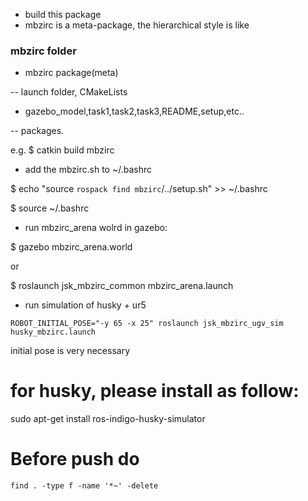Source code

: - build this package
- mbzirc is a meta-package, the hierarchical style is like

###  mbzirc folder

- mbzirc package(meta)

-- launch folder, CMakeLists

- gazebo_model,task1,task2,task3,README,setup,etc..

-- packages.


e.g. $ catkin build mbzirc


- add the mbzirc.sh to ~/.bashrc

$ echo "source `rospack find mbzirc`/../setup.sh" >> ~/.bashrc

$ source ~/.bashrc


- run mbzirc_arena wolrd in gazebo:

$ gazebo mbzirc_arena.world

or 

$ roslaunch jsk_mbzirc_common mbzirc_arena.launch

- run simulation of husky + ur5 

`ROBOT_INITIAL_POSE="-y 65 -x 25" roslaunch jsk_mbzirc_ugv_sim husky_mbzirc.launch`

initial pose is very necessary 

# for husky, please install as follow:
sudo apt-get install ros-indigo-husky-simulator

# Before push do 
`find . -type f -name '*~' -delete`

□ □ □ □

Update these lines by changing "meta-package" to "metapackage" and keeping everything else the same. Leave the pictures out of your answer.

Source code

: - build this package
- mbzirc is a metapackage, the hierarchical style is like

###  mbzirc folder

- mbzirc package(meta)

-- launch folder, CMakeLists

- gazebo_model,task1,task2,task3,README,setup,etc..

-- packages.


e.g. $ catkin build mbzirc


- add the mbzirc.sh to ~/.bashrc

$ echo "source `rospack find mbzirc`/../setup.sh" >> ~/.bashrc

$ source ~/.bashrc


- run mbzirc_arena wolrd in gazebo:

$ gazebo mbzirc_arena.world

or 

$ roslaunch jsk_mbzirc_common mbzirc_arena.launch

- run simulation of husky + ur5 

`ROBOT_INITIAL_POSE="-y 65 -x 25" roslaunch jsk_mbzirc_ugv_sim husky_mbzirc.launch`

initial pose is very necessary 

# for husky, please install as follow:
sudo apt-get install ros-indigo-husky-simulator

# Before push do 
`find . -type f -name '*~' -delete`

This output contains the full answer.